** Text segment follows **

BROOMFIELD, Colo. — SpaceX launched the first set of upgraded Starlink satellites for its second-generation constellation Feb. 27, featuring increased capacity and new technologies.
A Falcon 9 lifted off from Space Launch Complex 40 at Cape Canaveral Space Force Station in Florida at 6:13 p.m. Eastern. The company postponed the launch by nearly five hours because of what it called a “space weather concern” linked to a recent geomagnetic storm.
The rocket deployed its payload, a set of Starlink satellites called Group 6-1, a little more than an hour after liftoff, following a second burn by the rocket’s upper stage to place them into orbit at altitudes of 365 to 372 kilometers. The rocket’s booster, on its third flight, landed on a droneship in the Atlantic Ocean.
The 21 satellites of Group 6-1 were the first of what SpaceX called the “V2 Mini” version of the Starlink satellite. The spacecraft are significantly larger and more powerful than the first-generation Starlink satellites, but smaller than the full-scale second-generation Starlink satellites that will launch on SpaceX’s Starship vehicle.
“They represent a step forward in Starlink capability,” SpaceX tweeted Feb. 26 in a brief thread describing the V2 Mini spacecraft. That includes improved phased-array antennas and the use of E-band frequencies for backhaul that the company says provides four times the capacity of first-generation satellites.
The V2 Mini satellites also have new Hall effect thrusters that use argon, rather than krypton, as propellant. The thrusters produce 170 millinewtons of thrust using 4.2 kilowatts of power, the company stated, with a specific impulse — a measure of efficiency — of 2,500 seconds. That is 2.4 times the thrust, and 1.5 times the specific impulse, of earlier Starlink thrusters.
SpaceX’s use of krypton on its original electric thrusters was itself innovative as such thrusters had predominately used xenon, which is far more expensive. Argon, though, is far more plentiful, and less expensive, which SpaceX Chief Executive Elon Musk suggested was a reason for the change. “The transition to argon was tricky, but necessary, as krypton is too rare,” he tweeted in response to a comment by Tom Mueller, a former vice president of propulsion at SpaceX.

** End of Text segment **
** Records supplied follows **

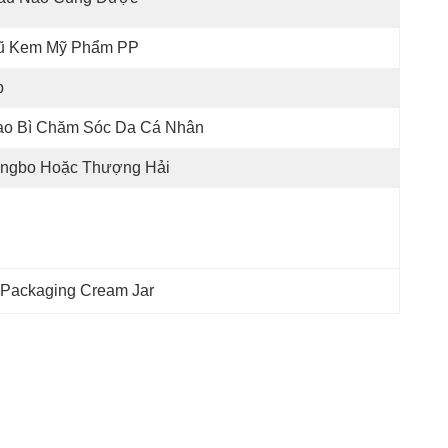
ũ Kem Mỹ Phẩm PP
p
ao Bì Chăm Sóc Da Cá Nhân
ingbo Hoặc Thượng Hải
 Packaging Cream Jar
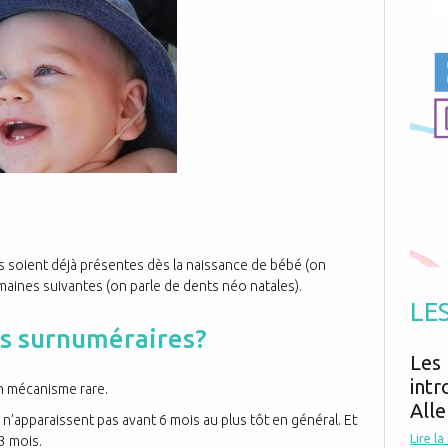
Antibiotiques
Médicaments
Fièvre
Asthme
Mort subite
Génétique
Cardio vasculaire
Neurologie
Grossesse
Chirurgie
Non classé
Comportement
Handicap
Nourrissons
Développement
Hygiène
urs soient déjà présentes dès la naissance de bébé (on
maines suivantes (on parle de dents néo natales).
LE
s surnuméraires?
Les 
intr
n mécanisme rare.
Alle
 n’apparaissent pas avant 6 mois au plus tôt en général. Et
Lire la
3 mois.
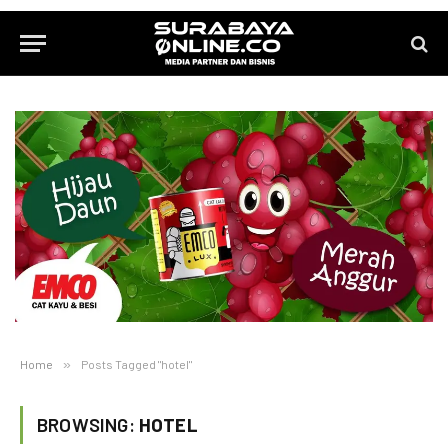
Home
»
Posts Tagged "hotel"
BROWSING:
HOTEL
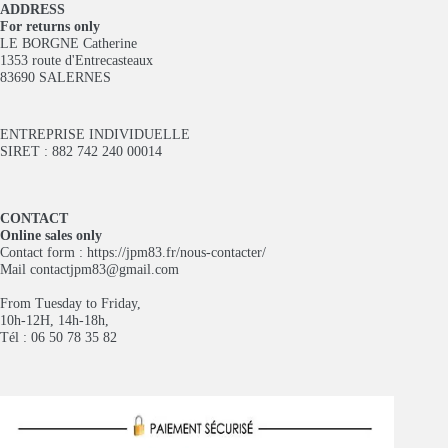
ADDRESS
For returns only
LE BORGNE Catherine
1353 route d'Entrecasteaux
83690 SALERNES
ENTREPRISE INDIVIDUELLE
SIRET : 882 742 240 00014
CONTACT
Online sales only
Contact form :
https://jpm83.fr/nous-contacter/
Mail
contactjpm83@gmail.com
From Tuesday to Friday,
10h-12H, 14h-18h,
Tél : 06 50 78 35 82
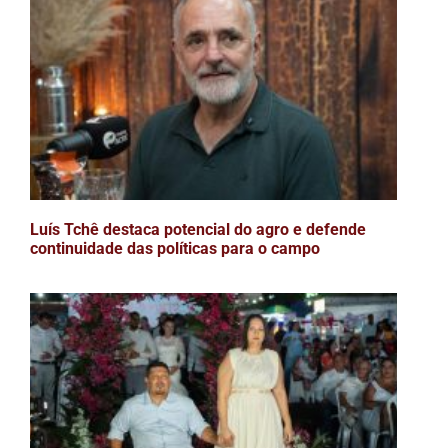
Luís Tchê destaca potencial do agro e defende
continuidade das políticas para o campo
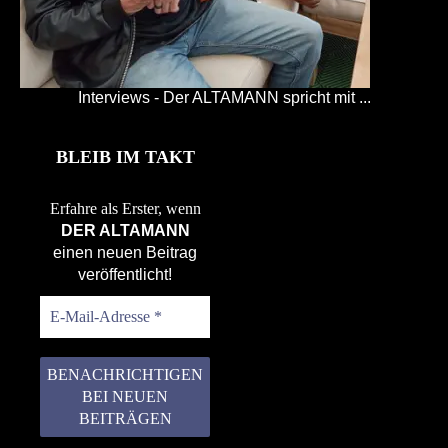
Interviews - Der ALTAMANN spricht mit ...
BLEIB IM TAKT
Erfahre als Erster, wenn
DER ALTAMANN
einen neuen Beitrag
veröffentlicht!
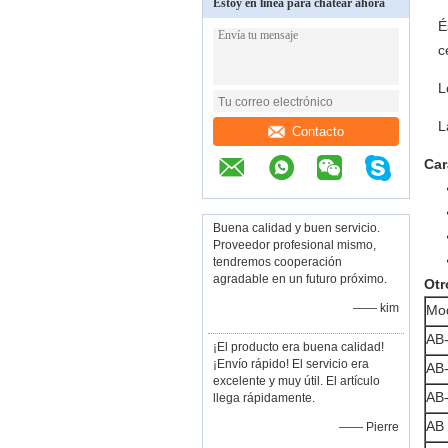
Estoy en línea para chatear ahora
É
c
L
L
Contacto
Car
Buena calidad y buen servicio.
Proveedor profesional mismo,
tendremos cooperación
agradable en un futuro próximo.
Otr
—— kim
Mo
AB
¡El producto era buena calidad!
¡Envío rápido! El servicio era
AB
excelente y muy útil. El artículo
AB
llega rápidamente.
AB
—— Pierre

** End of Records supplied **

_What you need to do:_
a) In the article on the Starlink launch, rewrite the paragraph beginning "The V2 Mini satellites also have new Hall effect thrusters" as a brief list that keeps its main facts.
b) Using the article on the Starlink launch, explain in one to three sentences why SpaceX switched its thrusters from krypton to argon.
c) Take the article on the Starlink launch further, continuing it from the point where it stops.

_Results of the tasks:_
a)
- The V2 Mini satellites carry new Hall effect thrusters that use argon instead of krypton as propellant.
- The thrusters produce 170 millinewtons of thrust using 4.2 kilowatts of power.
- Their specific impulse, a measure of efficiency, is 2,500 seconds.
- This is 2.4 times the thrust and 1.5 times the specific impulse of earlier Starlink thrusters.

b) Argon is far more plentiful and less expensive than krypton, and Elon Musk suggested this was a reason for the change. He said the transition was necessary because krypton is too rare.

c)
SpaceX did not disclose the size or mass of the V2 Mini satellites. However, in a filing with the Federal Communications Commission as part of its license application for its second-generation constellation, it listed an “F9-2” design of the satellite with two solar arrays 12.8 meters long and a mass of 800 kilograms, consistent with the V2 Mini. First-generation Starlink satellites, by comparison, had a single solar array eight meters long and weighed about 300 kilograms.
The larger size of the V2 Mini has raised worries among astronomers they may be brighter and cause more interference with their observations. SpaceX said in a document that the new satellites will incorporate technologies such as dielectric mirror film to reflect sunlight away from the Earth and low-reflectivity black paint.
“So, while our V2 Mini satellites are larger than earlier versions, we’re still expecting them to be as dark or darker once the full range of mitigations are implemented and the satellites reach their operational orbit,” the company wrote.
While the Group 6-1 satellites are arguably the first second-generation Starlink satellites, they are not the first satellites for its second-generation, or Gen2, constellation that was partially authorized by the FCC in December. The company has performed four Group 5 launches from late December through Feb. 12, each carrying more than 50 satellites for orbits authorized for the Gen2 constellation. Those satellites are likely the “F9-1” design mentioned in its FCC filing, effectively identical to the first-generation satellites.
The full-fledged second-generation satellites are far larger, weighing about 2,000 kilograms with solar arrays 20 meters long, as described by the company in that FCC filing. SpaceX will use Starship to launch those satellites.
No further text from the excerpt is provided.